Correspondence to: Dr. Bao-Ping Yu, Department of Gastroenterology, Renmin Hospital of Wuhan University, Wuhan 430060, Hubei Province, China. yubaoping62@yahoo.com.cn
Telephone: +86-27-88075814
Received: March 20, 2003 Revised: April 7, 2003 Accepted: April 14, 2003 Published online: October 15, 2003
Abstract
AIM: To investigate the antiproliferative effect of octreotide, a long-acting analogue of somatostatin, on gastric cancer cell line SGC7901 and its possible molecular mechanisms.
METHODS: Gastric cancer cell line SGC7901 employed in the study was treated with 0.008, 0.04, 0.2, 1, 5 and 25 μg·mL-1 of octreotide respectively for 24 h to evaluate the antiproliferative effect of somatostatin analog on the tumor cells by MTT assay method. To elucidate the underlying mechanism, the cells were exposed to 1 μg·mL-1 of octreotide for 0, 12, 24 and 48 h, when their Akt/PKB and telomerase activities were respectively determined using PCR-ELSIA and nonradioactive protein kinase assay protocols. The same experimental procedures were also performed in the control cells that were treated with corresponding vehicles instead of somatostatin analog.

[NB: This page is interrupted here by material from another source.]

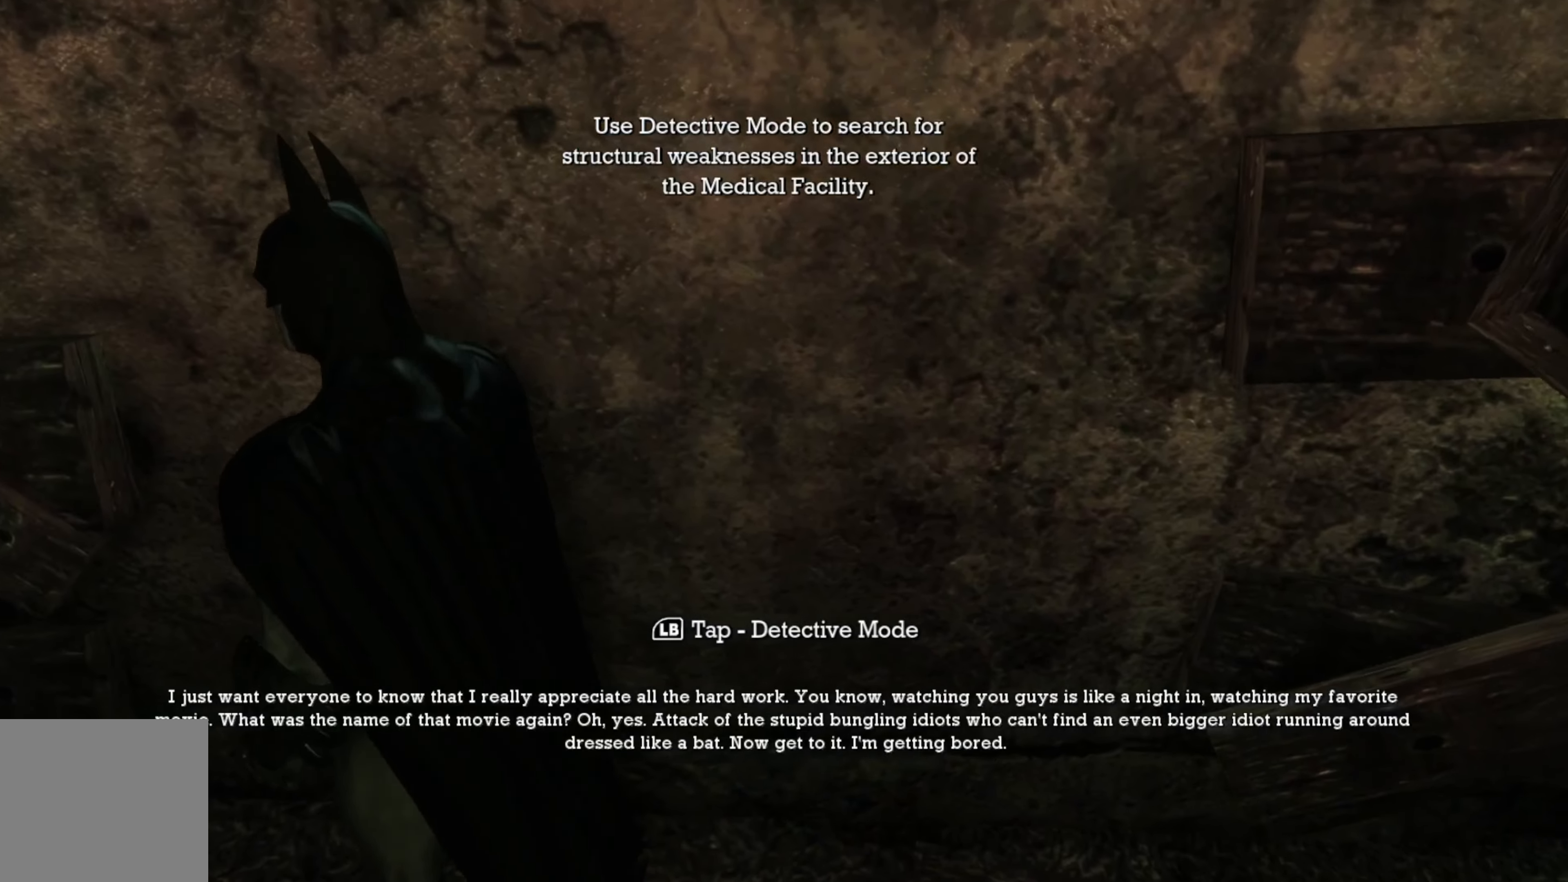
{"buttons": ["L2"], "left_stick": "center", "right_stick": "center", "events": []}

RESULTS: After exposed to octreotide for 24 h at the concentrations of more than 1 μg·mL-1, SGC7901 cells exhibited a dose-dependent inhibition of growth with the inhibiting rate to be as high as 34.66% when 25 μg·mL-1 of octreotide was applied. The Akt/PKB and telomerase activity of SGC7901 cells was significantly inhibited when the cells were exposed to 1 μg·mL-1 of octreotide for 12, 24 and 48 h compared with that of their control counterparts (P < 0.01), both of which exhibited in a time-dependent manner.
CONCLUSION: The antiproliferative effect of octreotide on SGC7901 cells might be mediated by the inhibition of Akt/PKB and telomerase.
Key Words: $[Keywords]
Citation: Gao S, Yu BP, Li Y, Dong WG, Luo HS. Antiproliferative effect of octreotide on gastric cancer cells mediated by inhibition of Akt/PKB and telomerase. World J Gastroenterol 2003; 9(10): 2362-2365
Gastric cancer continues to be one of the most common malignancies in human worldwide[1-4]. In China, its average rate of annual mortality is estimated to be as high as 16 per 100000 population that accounts for the leading cause of death among malignant tumors[5-7]. Due to the limited efficacy and considerable toxicity of conventional chemotherapy, some novel cytotoxic and noncytotoxic agents such as certain dietary substances, natural hormones and synthetic compounds have been proposed to stop or reverse the process of carcinogenesis[8], in which increasing attention has been paid to somatostatin and its analogs that have been reported to exert antineoplastic effects in a wide range of tumor types such as carcinoid, osteosarcoma, leukemia, and cancers of thyroid, breast, lung, liver, pancreas, colon, as well as gastric carcinomas[9-19]. However, detailed mechanisms underlying the antineoplastic actions of somatostatin and its analogs that remain to be clarified have limited the therapeutic efficacy of these agents in the treatment of clinical malignancies[20,21].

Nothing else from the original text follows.